## THE PROBLEM
Reproduce all of the material below, substituting "upper-left" for "top-left" wherever it occurs and leaving everything else unchanged. Omit the pictures from your reproduction.

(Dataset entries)
-- Opening Marker --
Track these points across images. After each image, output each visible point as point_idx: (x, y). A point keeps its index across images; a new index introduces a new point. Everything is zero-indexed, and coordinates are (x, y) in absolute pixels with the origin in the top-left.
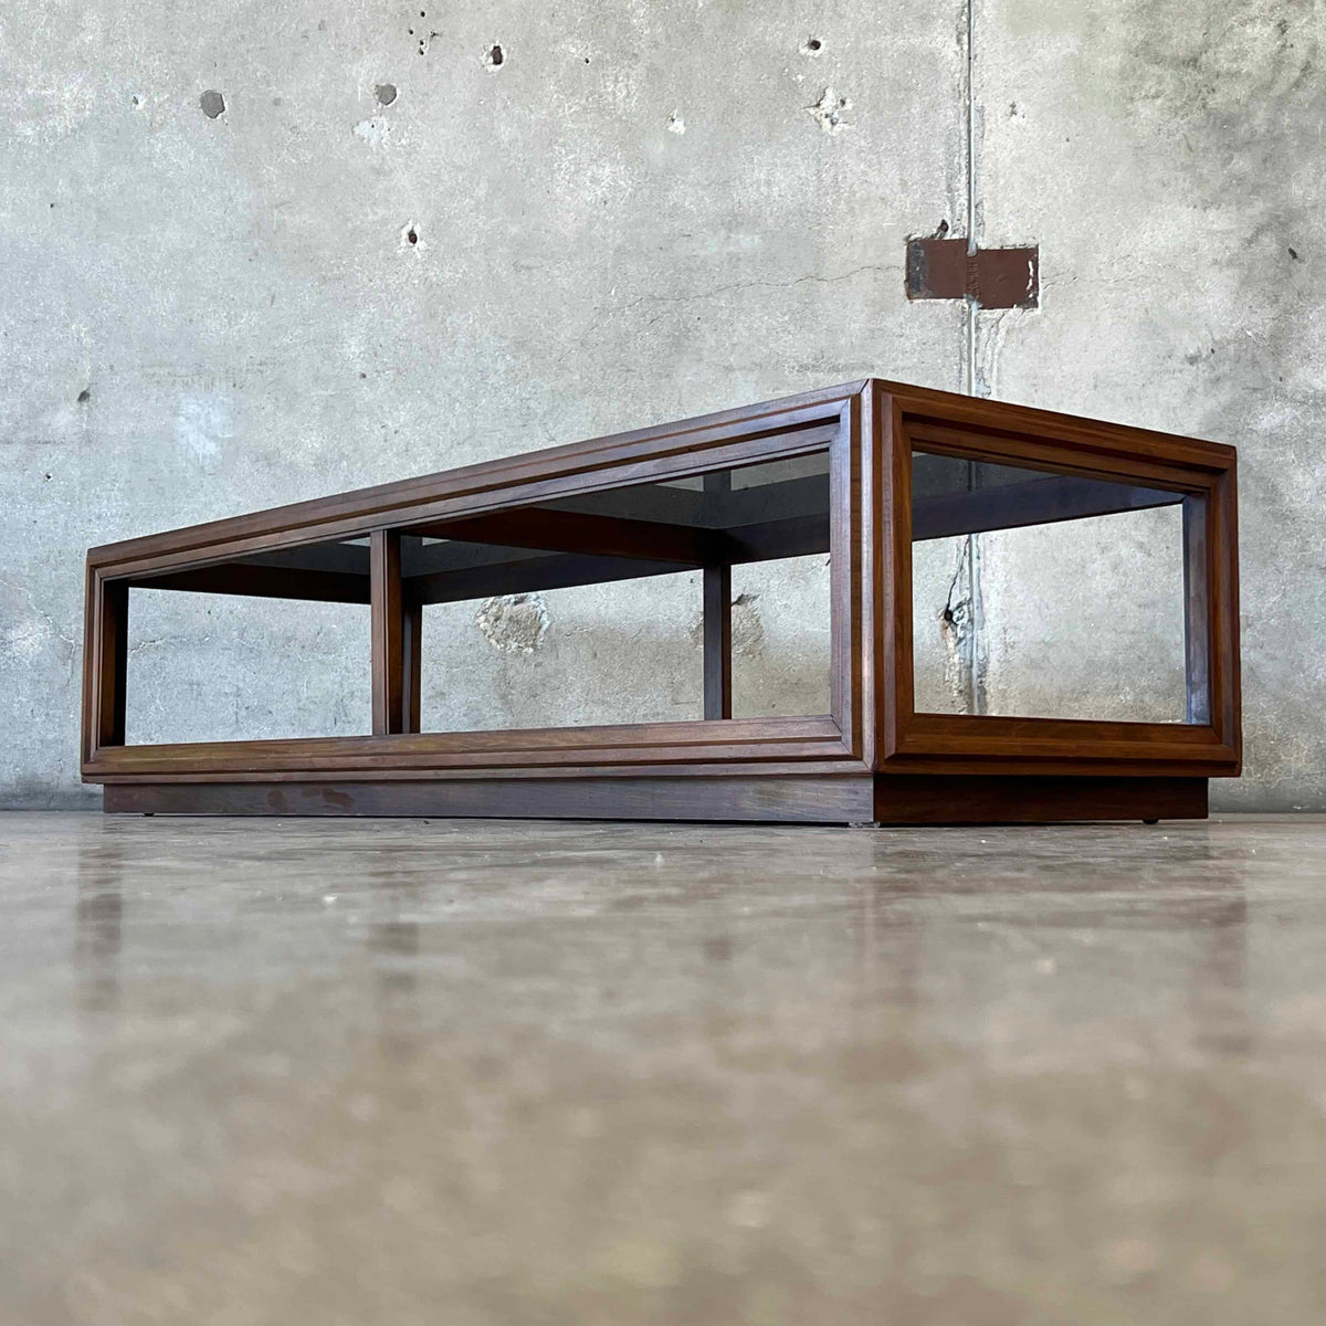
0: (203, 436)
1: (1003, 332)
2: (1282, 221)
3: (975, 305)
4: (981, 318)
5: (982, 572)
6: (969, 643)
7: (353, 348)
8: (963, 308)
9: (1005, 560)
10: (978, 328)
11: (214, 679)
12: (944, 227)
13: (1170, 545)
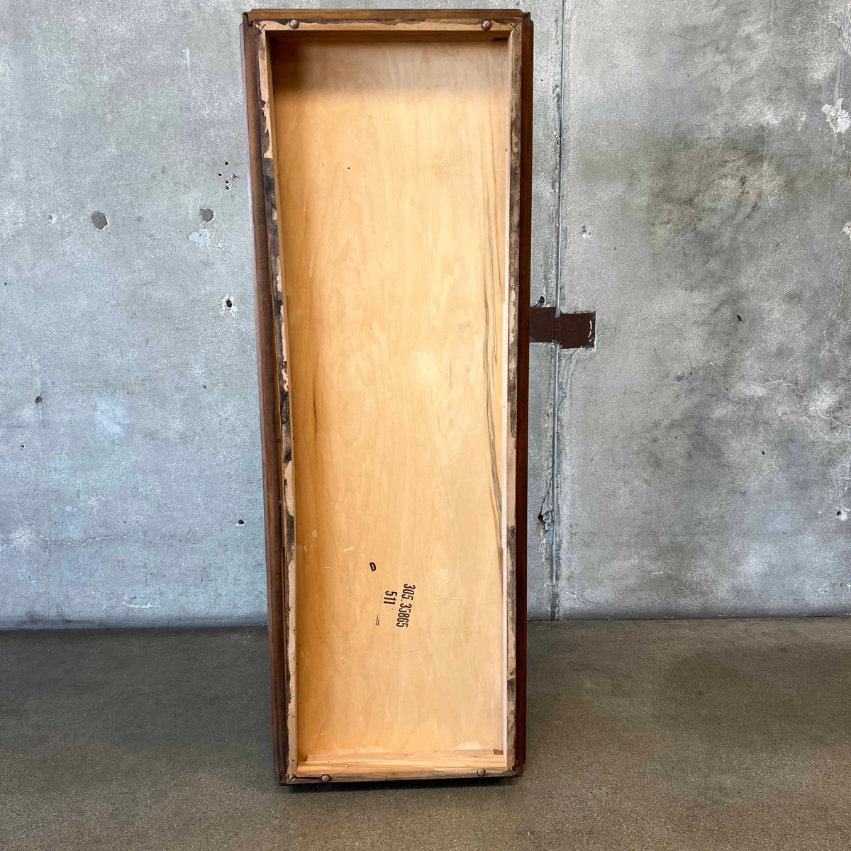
0: (112, 423)
1: (574, 362)
2: (734, 299)
3: (558, 346)
4: (562, 354)
5: (559, 495)
6: (551, 533)
7: (198, 371)
8: (552, 348)
9: (572, 488)
10: (560, 360)
11: (131, 558)
12: (542, 300)
13: (662, 481)
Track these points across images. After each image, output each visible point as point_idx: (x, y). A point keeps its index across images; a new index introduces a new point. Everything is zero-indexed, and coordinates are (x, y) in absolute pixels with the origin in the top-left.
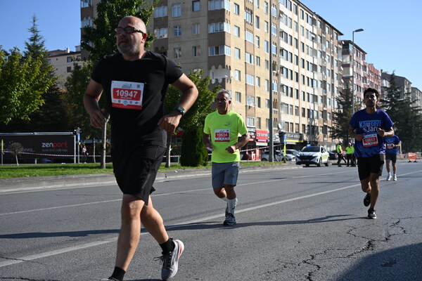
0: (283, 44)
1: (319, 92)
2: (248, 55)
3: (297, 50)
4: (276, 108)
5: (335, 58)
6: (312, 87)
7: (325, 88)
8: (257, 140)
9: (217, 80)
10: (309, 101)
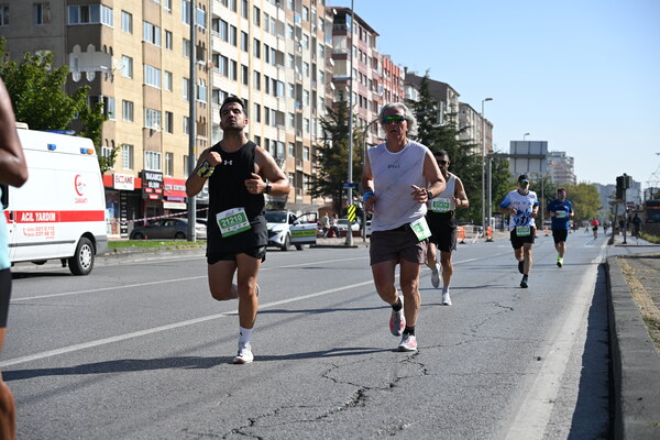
0: (219, 10)
1: (287, 105)
2: (150, 27)
3: (246, 22)
4: (203, 135)
5: (319, 41)
6: (275, 95)
7: (299, 99)
8: (166, 198)
9: (84, 74)
10: (267, 122)
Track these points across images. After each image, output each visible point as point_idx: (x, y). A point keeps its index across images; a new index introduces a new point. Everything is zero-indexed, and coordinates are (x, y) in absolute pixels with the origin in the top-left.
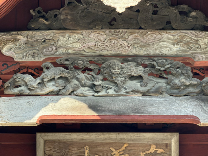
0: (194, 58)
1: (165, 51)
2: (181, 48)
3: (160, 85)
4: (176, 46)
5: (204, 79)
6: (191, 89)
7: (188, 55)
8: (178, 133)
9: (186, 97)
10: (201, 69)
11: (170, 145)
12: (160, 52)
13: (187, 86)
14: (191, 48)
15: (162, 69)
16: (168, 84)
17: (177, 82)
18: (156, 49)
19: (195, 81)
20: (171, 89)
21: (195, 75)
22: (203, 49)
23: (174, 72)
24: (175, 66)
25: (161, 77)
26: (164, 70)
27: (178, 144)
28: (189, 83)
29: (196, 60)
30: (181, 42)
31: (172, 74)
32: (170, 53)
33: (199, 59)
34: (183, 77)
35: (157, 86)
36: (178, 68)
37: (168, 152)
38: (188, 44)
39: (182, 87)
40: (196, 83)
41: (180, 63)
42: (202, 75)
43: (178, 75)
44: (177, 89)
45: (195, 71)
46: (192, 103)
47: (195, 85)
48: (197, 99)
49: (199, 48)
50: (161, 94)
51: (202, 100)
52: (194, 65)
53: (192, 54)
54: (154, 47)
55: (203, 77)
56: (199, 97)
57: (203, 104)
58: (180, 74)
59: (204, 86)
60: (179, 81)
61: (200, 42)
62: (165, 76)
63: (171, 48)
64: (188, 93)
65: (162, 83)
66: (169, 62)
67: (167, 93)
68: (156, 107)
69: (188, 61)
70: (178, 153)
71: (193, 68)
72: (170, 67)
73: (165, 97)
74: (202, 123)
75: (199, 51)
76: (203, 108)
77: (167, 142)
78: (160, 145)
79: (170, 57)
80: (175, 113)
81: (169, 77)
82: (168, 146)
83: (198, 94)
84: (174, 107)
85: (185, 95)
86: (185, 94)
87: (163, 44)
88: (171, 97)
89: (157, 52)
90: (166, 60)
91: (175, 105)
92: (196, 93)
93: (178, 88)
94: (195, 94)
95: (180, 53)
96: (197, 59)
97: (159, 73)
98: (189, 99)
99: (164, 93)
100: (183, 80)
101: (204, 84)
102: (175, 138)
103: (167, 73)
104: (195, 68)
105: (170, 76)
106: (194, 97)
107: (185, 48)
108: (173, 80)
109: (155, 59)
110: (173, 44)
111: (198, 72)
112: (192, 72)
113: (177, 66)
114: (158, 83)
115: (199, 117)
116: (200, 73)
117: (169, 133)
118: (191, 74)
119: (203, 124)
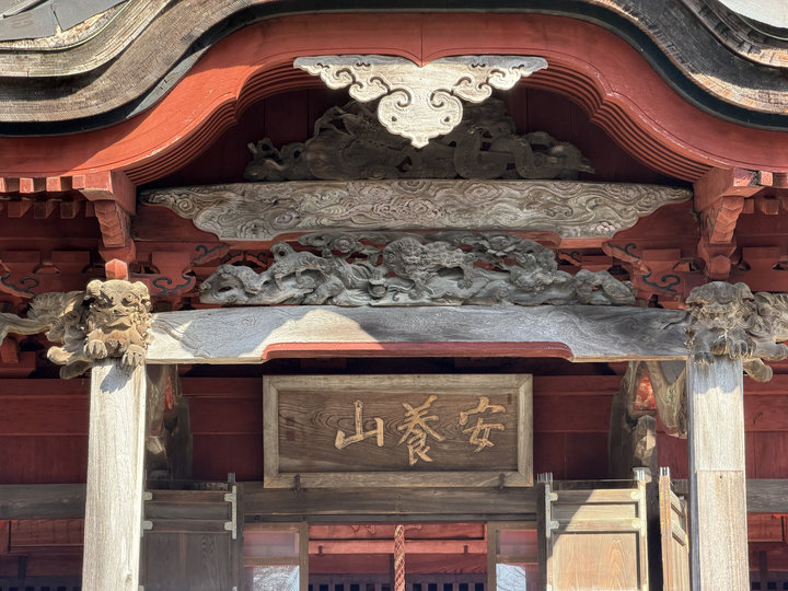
0: (560, 232)
1: (504, 221)
2: (535, 214)
3: (496, 284)
4: (525, 210)
5: (580, 274)
6: (554, 293)
7: (548, 227)
8: (531, 375)
9: (546, 306)
10: (574, 253)
11: (517, 398)
12: (496, 222)
13: (548, 287)
14: (555, 213)
15: (499, 254)
16: (511, 282)
17: (527, 278)
18: (487, 217)
19: (562, 277)
20: (516, 291)
21: (563, 265)
22: (578, 215)
23: (523, 261)
24: (524, 248)
25: (498, 270)
26: (503, 257)
27: (531, 395)
28: (550, 281)
29: (564, 237)
30: (536, 203)
31: (518, 264)
32: (514, 224)
33: (570, 235)
34: (539, 269)
35: (490, 286)
36: (530, 252)
37: (511, 411)
38: (548, 206)
39: (538, 289)
40: (564, 280)
41: (534, 243)
42: (577, 264)
43: (530, 266)
44: (527, 292)
45: (562, 257)
46: (556, 319)
47: (563, 283)
48: (566, 310)
49: (571, 213)
50: (498, 301)
51: (576, 313)
52: (561, 247)
53: (557, 225)
54: (485, 213)
55: (579, 269)
56: (570, 307)
57: (577, 320)
58: (533, 264)
59: (580, 287)
60: (532, 277)
61: (571, 203)
62: (506, 268)
63: (515, 214)
64: (550, 300)
65: (499, 281)
66: (512, 240)
67: (510, 300)
68: (489, 326)
69: (548, 239)
70: (531, 412)
71: (558, 252)
72: (515, 250)
73: (505, 308)
74: (575, 355)
75: (569, 220)
76: (577, 328)
77: (511, 392)
78: (496, 397)
79: (514, 231)
80: (525, 338)
81: (513, 268)
82: (512, 400)
83: (567, 301)
84: (523, 327)
85: (543, 304)
86: (543, 300)
87: (500, 207)
88: (517, 307)
89: (491, 222)
90: (507, 237)
91: (523, 322)
92: (565, 299)
93: (529, 290)
94: (562, 302)
95: (533, 225)
96: (565, 235)
97: (493, 262)
98: (550, 312)
99: (503, 300)
100: (539, 276)
101: (580, 283)
102: (526, 384)
103: (509, 263)
104: (564, 251)
105: (515, 266)
106: (560, 307)
107: (542, 215)
108: (520, 275)
109: (487, 235)
110: (521, 207)
111: (568, 258)
112: (557, 259)
113: (529, 248)
114: (491, 281)
115: (571, 346)
116: (573, 262)
117: (514, 375)
118: (555, 264)
119: (577, 358)
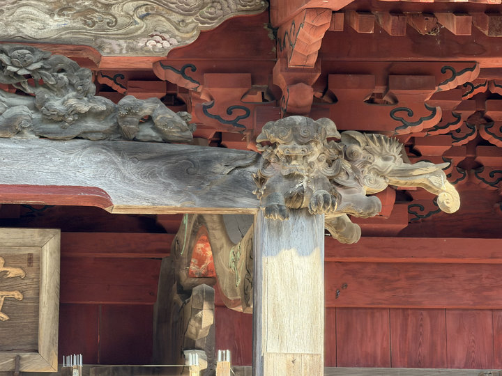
-- Closing Marker --
## WRITTEN REPLY
Track these points across images. After each image, output each visible point as point_idx: (x, y). A point keeps its index across images; a new index introduces a new point. Everything is zero-indexed, and coordinates are (x, y) in absolute pixels with the origin in the upper-left.
0: (203, 436)
1: (1003, 332)
2: (1282, 221)
3: (975, 305)
4: (981, 318)
5: (982, 572)
6: (969, 643)
7: (353, 348)
8: (963, 308)
9: (1005, 560)
10: (978, 328)
11: (214, 679)
12: (944, 227)
13: (1170, 545)
0: (112, 423)
1: (574, 362)
2: (734, 299)
3: (558, 346)
4: (562, 354)
5: (559, 495)
6: (551, 533)
7: (198, 371)
8: (552, 348)
9: (572, 488)
10: (560, 360)
11: (131, 558)
12: (542, 300)
13: (662, 481)
Track these points across images. After each image, output each visible point as point_idx: (x, y). A point keeps its index across images; a new index introduces a new point. Everything is zero-indexed, and coordinates are (x, y) in absolute pixels with the origin in the upper-left.
0: (283, 44)
1: (319, 92)
2: (248, 55)
3: (297, 50)
4: (276, 108)
5: (335, 58)
6: (312, 87)
7: (325, 88)
8: (257, 140)
9: (217, 80)
10: (309, 101)
0: (219, 10)
1: (287, 105)
2: (150, 27)
3: (246, 22)
4: (203, 135)
5: (319, 41)
6: (275, 95)
7: (299, 99)
8: (166, 198)
9: (84, 74)
10: (267, 122)
Track these points across images. After each image, output each visible point as point_idx: (x, y). A point keeps its index across images; a new index introduces a new point. Everything is zero-indexed, and coordinates are (x, y) in absolute pixels with the origin in the upper-left.
0: (194, 58)
1: (165, 51)
2: (181, 48)
3: (160, 85)
4: (176, 46)
5: (204, 79)
6: (191, 89)
7: (188, 55)
8: (178, 133)
9: (186, 97)
10: (201, 69)
11: (170, 145)
12: (160, 52)
13: (187, 86)
14: (191, 48)
15: (162, 69)
16: (168, 84)
17: (177, 82)
18: (156, 49)
19: (195, 81)
20: (171, 89)
21: (195, 75)
22: (203, 49)
23: (174, 72)
24: (175, 66)
25: (161, 77)
26: (164, 70)
27: (178, 144)
28: (189, 83)
29: (196, 60)
30: (181, 42)
31: (172, 74)
32: (170, 53)
33: (199, 59)
34: (183, 77)
35: (157, 86)
36: (178, 68)
37: (168, 152)
38: (188, 44)
39: (182, 87)
40: (196, 83)
41: (180, 63)
42: (202, 75)
43: (178, 75)
44: (177, 89)
45: (195, 71)
46: (192, 103)
47: (195, 85)
48: (197, 99)
49: (199, 48)
50: (161, 94)
51: (202, 100)
52: (194, 65)
53: (192, 54)
54: (154, 47)
55: (203, 77)
56: (199, 97)
57: (203, 104)
58: (180, 74)
59: (204, 86)
60: (179, 81)
61: (200, 42)
62: (165, 76)
63: (171, 48)
64: (188, 93)
65: (162, 83)
66: (169, 62)
67: (167, 93)
68: (156, 107)
69: (188, 61)
70: (178, 153)
71: (193, 68)
72: (170, 67)
73: (165, 97)
74: (202, 123)
75: (199, 51)
76: (203, 108)
77: (167, 142)
78: (160, 145)
79: (170, 57)
80: (175, 113)
81: (169, 77)
82: (168, 146)
83: (198, 94)
84: (174, 107)
85: (185, 95)
86: (185, 94)
87: (163, 44)
88: (171, 97)
89: (157, 52)
90: (166, 60)
91: (175, 105)
92: (196, 93)
93: (178, 88)
94: (195, 94)
95: (180, 53)
96: (197, 59)
97: (159, 73)
98: (189, 99)
99: (164, 93)
100: (183, 80)
101: (204, 84)
102: (175, 138)
103: (167, 73)
104: (195, 68)
105: (170, 76)
106: (194, 97)
107: (185, 48)
108: (173, 80)
109: (155, 59)
110: (173, 44)
111: (198, 72)
112: (192, 72)
113: (177, 66)
114: (158, 83)
115: (199, 117)
116: (200, 73)
117: (169, 133)
118: (191, 74)
119: (203, 124)
0: (560, 232)
1: (504, 221)
2: (535, 214)
3: (496, 284)
4: (525, 210)
5: (580, 274)
6: (554, 293)
7: (548, 227)
8: (531, 375)
9: (546, 306)
10: (574, 253)
11: (517, 398)
12: (496, 222)
13: (548, 287)
14: (555, 213)
15: (499, 254)
16: (511, 282)
17: (527, 278)
18: (487, 217)
19: (562, 277)
20: (516, 291)
21: (563, 265)
22: (578, 215)
23: (523, 261)
24: (524, 248)
25: (498, 270)
26: (503, 257)
27: (531, 395)
28: (550, 281)
29: (564, 237)
30: (536, 203)
31: (518, 264)
32: (514, 224)
33: (570, 235)
34: (539, 269)
35: (490, 286)
36: (530, 252)
37: (511, 411)
38: (548, 206)
39: (538, 289)
40: (564, 280)
41: (534, 243)
42: (577, 264)
43: (530, 266)
44: (527, 292)
45: (562, 257)
46: (556, 319)
47: (563, 283)
48: (566, 310)
49: (571, 213)
50: (498, 301)
51: (576, 313)
52: (561, 247)
53: (557, 225)
54: (485, 213)
55: (579, 269)
56: (570, 307)
57: (577, 320)
58: (533, 264)
59: (580, 287)
60: (532, 277)
61: (571, 203)
62: (506, 268)
63: (515, 214)
64: (550, 300)
65: (499, 281)
66: (512, 240)
67: (510, 300)
68: (489, 326)
69: (548, 239)
70: (531, 412)
71: (558, 252)
72: (515, 250)
73: (505, 308)
74: (575, 355)
75: (569, 220)
76: (577, 328)
77: (511, 392)
78: (496, 397)
79: (514, 231)
80: (525, 338)
81: (513, 268)
82: (512, 400)
83: (567, 301)
84: (523, 327)
85: (543, 304)
86: (543, 300)
87: (500, 207)
88: (517, 307)
89: (491, 222)
90: (507, 237)
91: (523, 322)
92: (565, 299)
93: (529, 290)
94: (562, 302)
95: (533, 225)
96: (565, 235)
97: (493, 262)
98: (550, 312)
99: (503, 300)
100: (539, 276)
101: (580, 283)
102: (526, 384)
103: (509, 263)
104: (564, 251)
105: (515, 266)
106: (560, 307)
107: (542, 215)
108: (520, 275)
109: (487, 235)
110: (521, 207)
111: (568, 258)
112: (557, 259)
113: (529, 248)
114: (491, 281)
115: (571, 346)
116: (573, 262)
117: (514, 375)
118: (555, 264)
119: (577, 358)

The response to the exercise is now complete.